New drugs to treat type 2 diabetes may soon become available which are safer and more effective, with reduced side effects and the need for insulin injections, research has revealed.
Two studies led by the University of Adelaide, published in the Journal of Medicinal Chemistry and BBA-General Subjects, have shown for the first time how the new potential anti-diabetic drugs interact with patients.
Type 2 diabetes is currently treated with Metformin, insulin injections, improved diet and exercise, and monitoring blood glucose levels.
These new drugs have a completely different action than Metformin, the most commonly prescribed anti-diabetic, which acts on the liver to reduce glucose production.

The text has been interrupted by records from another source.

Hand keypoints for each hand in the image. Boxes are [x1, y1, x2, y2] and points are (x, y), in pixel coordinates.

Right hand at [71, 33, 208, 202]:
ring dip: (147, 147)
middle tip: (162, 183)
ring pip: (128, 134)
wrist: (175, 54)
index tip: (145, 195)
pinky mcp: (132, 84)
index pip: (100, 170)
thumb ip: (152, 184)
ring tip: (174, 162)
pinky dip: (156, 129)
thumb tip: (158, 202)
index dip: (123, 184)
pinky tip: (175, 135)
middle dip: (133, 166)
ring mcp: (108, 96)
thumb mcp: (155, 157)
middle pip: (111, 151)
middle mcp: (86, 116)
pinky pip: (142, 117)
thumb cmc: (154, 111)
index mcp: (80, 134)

They target a protein receptor known as PPARgamma found in fat tissue throughout the body, and either fully or partially activate it in order to lower blood sugar by increasing sensitivity to insulin and changing the metabolism of fat and sugar. This tactic is thought to be more effective.

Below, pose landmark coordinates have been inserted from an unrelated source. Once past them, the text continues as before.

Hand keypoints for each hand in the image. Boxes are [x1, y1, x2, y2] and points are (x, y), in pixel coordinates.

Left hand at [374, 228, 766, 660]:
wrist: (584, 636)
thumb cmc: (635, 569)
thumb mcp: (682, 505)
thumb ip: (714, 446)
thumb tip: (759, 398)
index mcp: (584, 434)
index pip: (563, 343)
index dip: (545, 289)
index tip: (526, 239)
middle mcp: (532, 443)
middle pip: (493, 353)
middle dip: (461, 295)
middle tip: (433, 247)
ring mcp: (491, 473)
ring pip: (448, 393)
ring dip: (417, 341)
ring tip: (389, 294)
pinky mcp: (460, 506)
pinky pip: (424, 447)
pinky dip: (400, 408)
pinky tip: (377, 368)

‘People with severe diabetes need to take insulin but having to inject this can be problematic, and it’s difficult to get insulin levels just right. It’s highly desirable for people to come off insulin injections and instead use oral therapeutics,’ said lead researcher Dr John Bruning.
‘A major finding of this study was being able to show which regions of the drug are most important for interacting with the PPARgamma receptor,’ he said.

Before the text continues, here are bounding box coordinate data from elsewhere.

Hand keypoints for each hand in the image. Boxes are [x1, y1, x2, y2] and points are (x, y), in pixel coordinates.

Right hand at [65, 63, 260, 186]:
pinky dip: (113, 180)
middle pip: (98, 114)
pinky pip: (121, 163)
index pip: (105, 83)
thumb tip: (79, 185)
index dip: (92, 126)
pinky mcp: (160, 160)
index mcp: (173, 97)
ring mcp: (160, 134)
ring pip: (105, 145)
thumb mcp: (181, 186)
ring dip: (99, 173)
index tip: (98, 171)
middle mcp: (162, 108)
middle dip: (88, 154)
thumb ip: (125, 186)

‘This means we now have the information to design modified drugs which will work even more efficiently.’
The first study, in collaboration with The Scripps Research Institute in Florida, examined 14 different versions of a drug which partially activates PPARgamma. Partial activation can have the benefit of fewer side-effects than full activation.The original drug, INT131, is currently being tested in clinical trials in the US.
The second study, in collaboration with Flinders University, also in Adelaide, used x-ray crystallography to demonstrate for the first time exactly how another potential new drug, rivoglitazone, binds with the PPARgamma receptor. Rivoglitazone fully activates PPARgamma but has less side effects than others with this mode of action.
‘Showing how this compound interacts with its target is a key step towards being able to design new therapeutics with higher efficiencies and less side-effects,’ said lead author Dr Rajapaksha.
‘Lack of structural information was hampering determination of the precise mechanisms involved.’